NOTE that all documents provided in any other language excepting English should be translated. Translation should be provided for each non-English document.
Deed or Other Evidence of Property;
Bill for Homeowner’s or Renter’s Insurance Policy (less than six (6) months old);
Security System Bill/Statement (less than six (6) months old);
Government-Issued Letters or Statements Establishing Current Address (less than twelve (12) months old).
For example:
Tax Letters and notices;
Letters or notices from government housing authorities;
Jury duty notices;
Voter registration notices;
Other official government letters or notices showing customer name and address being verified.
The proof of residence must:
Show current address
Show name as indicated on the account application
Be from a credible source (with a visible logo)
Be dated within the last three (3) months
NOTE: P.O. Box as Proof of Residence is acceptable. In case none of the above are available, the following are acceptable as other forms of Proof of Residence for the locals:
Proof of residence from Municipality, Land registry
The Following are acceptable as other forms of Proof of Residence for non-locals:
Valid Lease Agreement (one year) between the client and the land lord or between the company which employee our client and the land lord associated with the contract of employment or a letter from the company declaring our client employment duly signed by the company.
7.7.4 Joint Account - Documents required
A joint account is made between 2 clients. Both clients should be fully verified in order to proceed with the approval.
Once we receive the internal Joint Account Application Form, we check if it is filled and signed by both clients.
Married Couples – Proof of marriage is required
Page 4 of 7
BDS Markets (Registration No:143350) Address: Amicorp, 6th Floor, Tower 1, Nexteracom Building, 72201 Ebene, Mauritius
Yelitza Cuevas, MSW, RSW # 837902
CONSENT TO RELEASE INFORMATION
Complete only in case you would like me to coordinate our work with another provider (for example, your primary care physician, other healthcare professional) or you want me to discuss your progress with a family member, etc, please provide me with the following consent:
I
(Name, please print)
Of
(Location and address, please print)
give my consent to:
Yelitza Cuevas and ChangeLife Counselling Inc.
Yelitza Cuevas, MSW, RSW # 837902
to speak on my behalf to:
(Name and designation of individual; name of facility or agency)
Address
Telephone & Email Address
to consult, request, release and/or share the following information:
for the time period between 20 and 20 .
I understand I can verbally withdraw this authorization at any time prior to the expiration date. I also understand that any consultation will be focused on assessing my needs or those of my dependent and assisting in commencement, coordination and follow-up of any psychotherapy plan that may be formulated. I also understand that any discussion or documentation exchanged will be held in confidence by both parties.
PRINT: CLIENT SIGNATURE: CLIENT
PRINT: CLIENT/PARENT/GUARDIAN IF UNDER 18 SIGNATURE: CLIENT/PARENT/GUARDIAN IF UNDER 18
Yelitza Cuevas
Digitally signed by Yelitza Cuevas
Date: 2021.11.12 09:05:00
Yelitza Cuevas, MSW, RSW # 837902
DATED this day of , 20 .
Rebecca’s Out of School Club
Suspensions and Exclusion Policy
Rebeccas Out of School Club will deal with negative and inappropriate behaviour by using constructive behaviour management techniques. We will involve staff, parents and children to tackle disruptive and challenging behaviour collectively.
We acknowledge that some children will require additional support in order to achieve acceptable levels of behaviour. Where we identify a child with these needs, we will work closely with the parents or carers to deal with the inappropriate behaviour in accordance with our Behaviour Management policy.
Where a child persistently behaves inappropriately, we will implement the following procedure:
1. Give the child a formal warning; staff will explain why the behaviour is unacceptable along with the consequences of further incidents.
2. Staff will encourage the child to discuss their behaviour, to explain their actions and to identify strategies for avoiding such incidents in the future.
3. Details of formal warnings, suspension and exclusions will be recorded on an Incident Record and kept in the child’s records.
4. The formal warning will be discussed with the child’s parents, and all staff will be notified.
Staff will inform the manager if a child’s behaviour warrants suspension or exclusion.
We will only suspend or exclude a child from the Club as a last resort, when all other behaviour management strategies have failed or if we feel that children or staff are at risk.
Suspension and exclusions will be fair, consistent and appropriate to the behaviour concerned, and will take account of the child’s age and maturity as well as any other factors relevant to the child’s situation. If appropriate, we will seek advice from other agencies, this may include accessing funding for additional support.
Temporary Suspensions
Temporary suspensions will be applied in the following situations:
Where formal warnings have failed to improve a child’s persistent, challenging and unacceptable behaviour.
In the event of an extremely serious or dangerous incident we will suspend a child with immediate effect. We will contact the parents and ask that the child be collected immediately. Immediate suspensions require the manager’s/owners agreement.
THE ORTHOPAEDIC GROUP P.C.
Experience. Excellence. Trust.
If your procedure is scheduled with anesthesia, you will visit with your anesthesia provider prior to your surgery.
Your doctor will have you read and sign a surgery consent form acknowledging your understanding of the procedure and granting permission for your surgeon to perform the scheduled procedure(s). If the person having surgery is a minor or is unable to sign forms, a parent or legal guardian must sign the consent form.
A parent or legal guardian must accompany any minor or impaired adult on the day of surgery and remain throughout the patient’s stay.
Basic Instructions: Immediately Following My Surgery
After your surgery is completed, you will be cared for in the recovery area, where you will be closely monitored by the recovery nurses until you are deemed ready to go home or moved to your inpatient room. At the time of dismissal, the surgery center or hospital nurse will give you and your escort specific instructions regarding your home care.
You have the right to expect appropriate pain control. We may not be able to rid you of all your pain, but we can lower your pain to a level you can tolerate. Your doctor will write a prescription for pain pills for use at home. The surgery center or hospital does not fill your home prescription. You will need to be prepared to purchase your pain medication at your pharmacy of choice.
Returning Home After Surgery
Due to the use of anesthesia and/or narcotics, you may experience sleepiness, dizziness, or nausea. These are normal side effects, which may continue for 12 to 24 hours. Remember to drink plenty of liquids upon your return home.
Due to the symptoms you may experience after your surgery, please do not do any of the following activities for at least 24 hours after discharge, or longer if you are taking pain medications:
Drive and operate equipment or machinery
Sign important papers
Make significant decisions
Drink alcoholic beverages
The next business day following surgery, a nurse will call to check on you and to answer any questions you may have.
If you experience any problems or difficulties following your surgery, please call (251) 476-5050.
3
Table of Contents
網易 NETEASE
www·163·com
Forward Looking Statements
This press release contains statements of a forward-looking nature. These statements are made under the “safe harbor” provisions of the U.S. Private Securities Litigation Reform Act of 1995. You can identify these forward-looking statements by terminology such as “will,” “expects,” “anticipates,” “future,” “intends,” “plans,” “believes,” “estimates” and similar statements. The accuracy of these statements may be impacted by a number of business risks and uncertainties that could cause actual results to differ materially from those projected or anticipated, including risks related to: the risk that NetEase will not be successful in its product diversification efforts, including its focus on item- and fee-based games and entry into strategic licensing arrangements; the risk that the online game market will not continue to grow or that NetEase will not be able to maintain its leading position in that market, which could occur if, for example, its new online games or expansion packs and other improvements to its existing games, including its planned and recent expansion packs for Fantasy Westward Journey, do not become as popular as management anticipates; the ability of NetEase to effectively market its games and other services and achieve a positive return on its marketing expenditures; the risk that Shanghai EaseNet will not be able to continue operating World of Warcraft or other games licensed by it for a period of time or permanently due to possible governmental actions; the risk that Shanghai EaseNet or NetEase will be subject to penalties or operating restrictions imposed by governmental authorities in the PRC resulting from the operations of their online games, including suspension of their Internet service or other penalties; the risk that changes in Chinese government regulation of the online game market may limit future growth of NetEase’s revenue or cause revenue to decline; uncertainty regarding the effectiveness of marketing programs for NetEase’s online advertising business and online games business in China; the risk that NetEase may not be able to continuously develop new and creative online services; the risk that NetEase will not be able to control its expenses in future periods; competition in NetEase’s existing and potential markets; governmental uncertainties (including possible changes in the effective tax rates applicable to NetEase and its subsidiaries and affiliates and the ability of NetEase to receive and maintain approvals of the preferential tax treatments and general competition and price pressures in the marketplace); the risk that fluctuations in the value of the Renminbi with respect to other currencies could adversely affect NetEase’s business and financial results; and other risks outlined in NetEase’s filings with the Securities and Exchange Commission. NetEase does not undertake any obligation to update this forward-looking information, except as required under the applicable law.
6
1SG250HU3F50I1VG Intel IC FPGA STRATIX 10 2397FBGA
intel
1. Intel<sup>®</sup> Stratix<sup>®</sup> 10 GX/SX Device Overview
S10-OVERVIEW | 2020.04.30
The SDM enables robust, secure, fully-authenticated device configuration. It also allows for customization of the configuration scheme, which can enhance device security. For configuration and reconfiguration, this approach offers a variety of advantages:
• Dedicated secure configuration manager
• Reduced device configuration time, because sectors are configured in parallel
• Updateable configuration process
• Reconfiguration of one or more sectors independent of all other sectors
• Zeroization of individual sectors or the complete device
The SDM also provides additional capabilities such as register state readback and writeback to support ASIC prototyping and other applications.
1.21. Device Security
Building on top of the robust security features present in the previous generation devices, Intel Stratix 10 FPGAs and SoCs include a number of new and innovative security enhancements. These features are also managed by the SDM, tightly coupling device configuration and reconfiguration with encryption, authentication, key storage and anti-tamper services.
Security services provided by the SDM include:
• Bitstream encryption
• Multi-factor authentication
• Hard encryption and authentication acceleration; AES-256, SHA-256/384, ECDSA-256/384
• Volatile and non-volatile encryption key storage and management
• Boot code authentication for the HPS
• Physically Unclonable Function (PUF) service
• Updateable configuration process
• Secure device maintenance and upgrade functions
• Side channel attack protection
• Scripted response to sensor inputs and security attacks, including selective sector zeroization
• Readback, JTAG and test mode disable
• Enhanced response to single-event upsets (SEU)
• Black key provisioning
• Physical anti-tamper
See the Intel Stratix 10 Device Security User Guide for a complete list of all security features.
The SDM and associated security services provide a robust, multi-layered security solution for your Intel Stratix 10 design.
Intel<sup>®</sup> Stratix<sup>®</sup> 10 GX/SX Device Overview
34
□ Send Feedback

------------------------------------------------

YOUR INSTRUCTIONS
Each line that holds the string "response" is to be copied from the entries above.

TASK OUTPUT
• Scripted response to sensor inputs and security attacks, including selective sector zeroization
• Enhanced response to single-event upsets (SEU)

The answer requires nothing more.